From January to November 16 of this year, Newport News has had more than 110 shootings and 23 homicides. We asked citizens if the approach Myers is suggesting is effective. Bobby Berrier said the more people feel comfortable with police, the more people would trust them.

“I think it's a good idea for police to make their presence known in a friendly way in communities as opposed to an aggressive, confrontational way,” he said.

“Respect goes both ways--police respect the communities, communities respect the police,” Darrel Dixon said.

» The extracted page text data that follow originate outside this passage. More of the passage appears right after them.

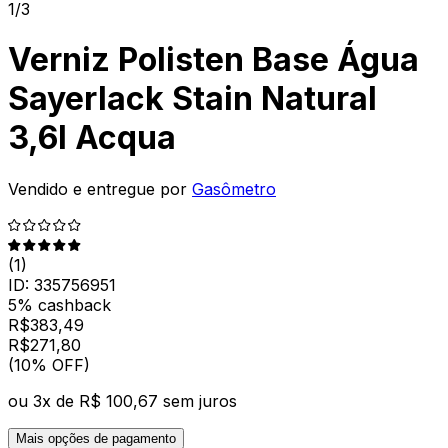
1/3
Verniz Polisten Base Água
Sayerlack Stain Natural
3,6l Acqua
Vendido e entregue por
Gasômetro
(
1
)
ID:
335756951
5% cashback
R$
383,49
R$
271
,
80
(10% OFF)
ou
3
x de
R$ 100,67
sem juros
Mais opções de pagamento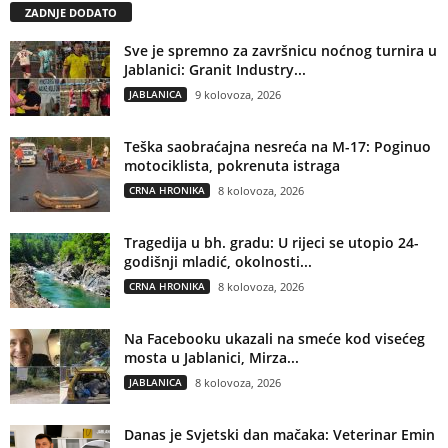
ZADNJE DODATO
Sve je spremno za završnicu noćnog turnira u
Jablanici: Granit Industry...
JABLANICA
9 kolovoza, 2026
Teška saobraćajna nesreća na M-17: Poginuo
motociklista, pokrenuta istraga
CRNA HRONIKA
8 kolovoza, 2026
Tragedija u bh. gradu: U rijeci se utopio 24-
godišnji mladić, okolnosti...
CRNA HRONIKA
8 kolovoza, 2026
Na Facebooku ukazali na smeće kod visećeg
mosta u Jablanici, Mirza...
JABLANICA
8 kolovoza, 2026
Danas je Svjetski dan mačaka: Veterinar Emin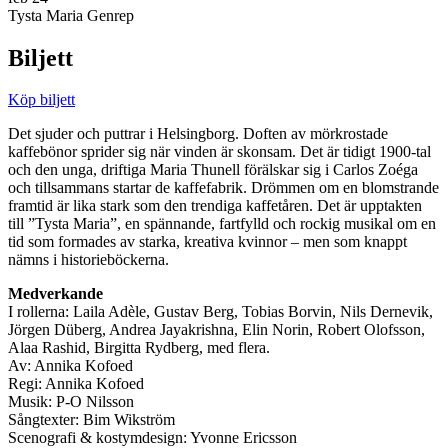
Tysta Maria Genrep
Biljett
Köp biljett
Det sjuder och puttrar i Helsingborg. Doften av mörkrostade
kaffebönor sprider sig när vinden är skonsam. Det är tidigt 1900-tal
och den unga, driftiga Maria Thunell förälskar sig i Carlos Zoéga
och tillsammans startar de kaffefabrik. Drömmen om en blomstrande
framtid är lika stark som den trendiga kaffetåren. Det är upptakten
till ”Tysta Maria”, en spännande, fartfylld och rockig musikal om en
tid som formades av starka, kreativa kvinnor – men som knappt
nämns i historieböckerna.
Medverkande
I rollerna: Laila Adèle, Gustav Berg, Tobias Borvin, Nils Dernevik,
Jörgen Düberg, Andrea Jayakrishna, Elin Norin, Robert Olofsson,
Alaa Rashid, Birgitta Rydberg, med flera.
Av: Annika Kofoed
Regi: Annika Kofoed
Musik: P-O Nilsson
Sångtexter: Bim Wikström
Scenografi & kostymdesign: Yvonne Ericsson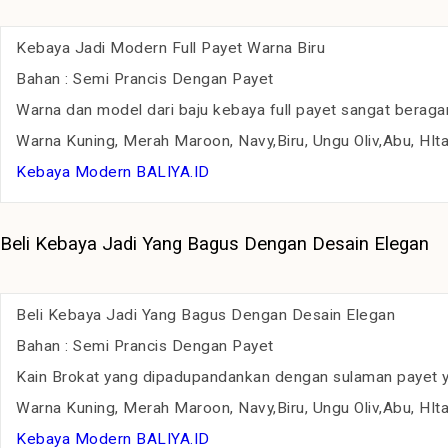
Kebaya Jadi Modern Full Payet Warna Biru
Bahan : Semi Prancis Dengan Payet
Warna dan model dari baju kebaya full payet sangat beraga
Warna Kuning, Merah Maroon, Navy,Biru, Ungu Oliv,Abu, HIta
Kebaya Modern BALIYA.ID
Beli Kebaya Jadi Yang Bagus Dengan Desain Elegan
Beli Kebaya Jadi Yang Bagus Dengan Desain Elegan
Bahan : Semi Prancis Dengan Payet
Kain Brokat yang dipadupandankan dengan sulaman payet yan
Warna Kuning, Merah Maroon, Navy,Biru, Ungu Oliv,Abu, HIta
Kebaya Modern BALIYA.ID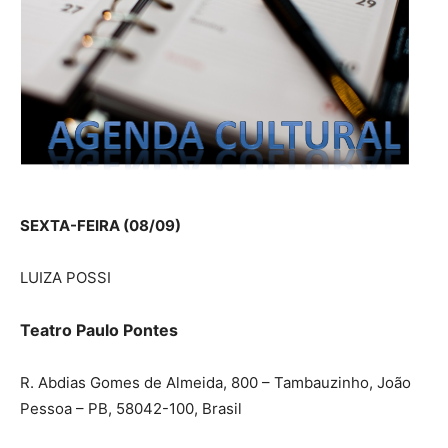
SEXTA-FEIRA (08/09)
LUIZA POSSI
Teatro Paulo Pontes
R. Abdias Gomes de Almeida, 800 – Tambauzinho, João
Pessoa – PB, 58042-100, Brasil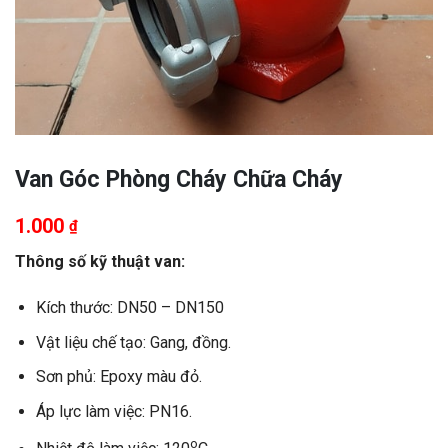
Van Góc Phòng Cháy Chữa Cháy
1.000
₫
Thông số kỹ thuật van:
Kích thước: DN50 – DN150
Vật liệu chế tạo: Gang, đồng.
Sơn phủ: Epoxy màu đỏ.
Áp lực làm việc: PN16.
o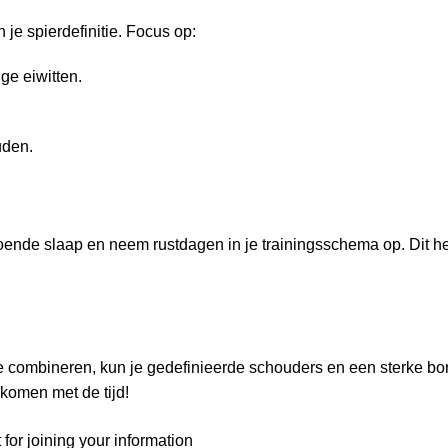
je spierdefinitie. Focus op:
ge eiwitten.
uden.
doende slaap en neem rustdagen in je trainingsschema op. Dit he
 te combineren, kun je gedefinieerde schouders en een sterke bor
 komen met de tijd!
for joining your information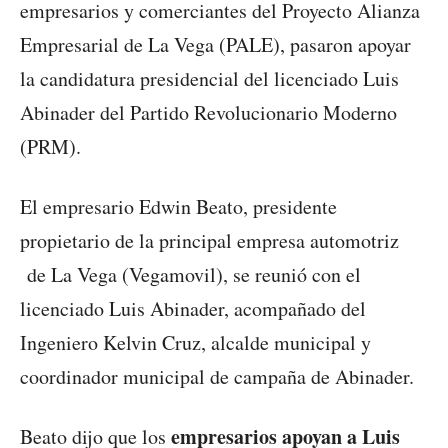
empresarios y comerciantes del Proyecto Alianza
Empresarial de La Vega (PALE), pasaron apoyar
la candidatura presidencial del licenciado Luis
Abinader del Partido Revolucionario Moderno
(PRM).
El empresario Edwin Beato, presidente
propietario de la principal empresa automotriz
de La Vega (Vegamovil), se reunió con el
licenciado Luis Abinader, acompañado del
Ingeniero Kelvin Cruz, alcalde municipal y
coordinador municipal de campaña de Abinader.
empresarios apoyan a Luis
Beato dijo que los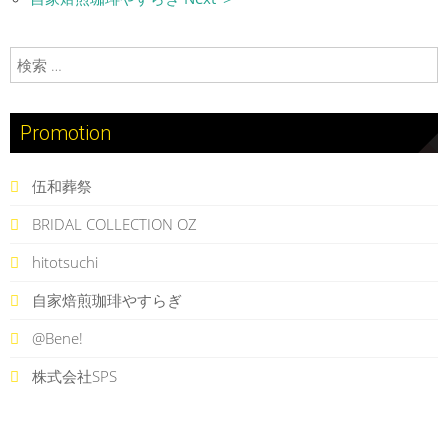
検索:
Promotion
伍和葬祭
BRIDAL COLLECTION OZ
hitotsuchi
自家焙煎珈琲やすらぎ
@Bene!
株式会社SPS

Myers made clear he doesn’t want to change what the department is doing, but how. He stated, “We know now through years of research that citizen cooperation and satisfaction with their police has less to do with the enforcement aspect of an officer’s work (ticket or warning) and everything to do with how they were treated. Those of you who went through Chief Dolan’s “verbal de-escalation” training heard about this. It is why I include “police as humanitarians” among my key leader’s intent for our organization, to always treat folks with dignity, respect, and with empathy….even when their current behavior doesn’t warrant it. In short, we must be active with the “What” (enforcement), and purposeful in the “How” to maintain a balance and sustain community partnership and trust.”

“Regardless of what a person does, you've got to respect them as a human being. You don’t know what is causing that person to act the way he is. I know a lot of situations where these kids that are in the streets-- they have no parents, no fathers or mothers in the home--some are living with their grandparents, and we need to start there with the families. If we start with the families, I think we'll get better results,” Stanley Lovett said.

One example of the new approach Chief Myers cited in his letter is the City's Violent Crimes Task Force. Before a recent round up of wanted criminals, officers held a series of meetings in the neighborhoods they were targeting. In those meetings, they told people what they wanted to accomplish and listened to concerns before springing into action.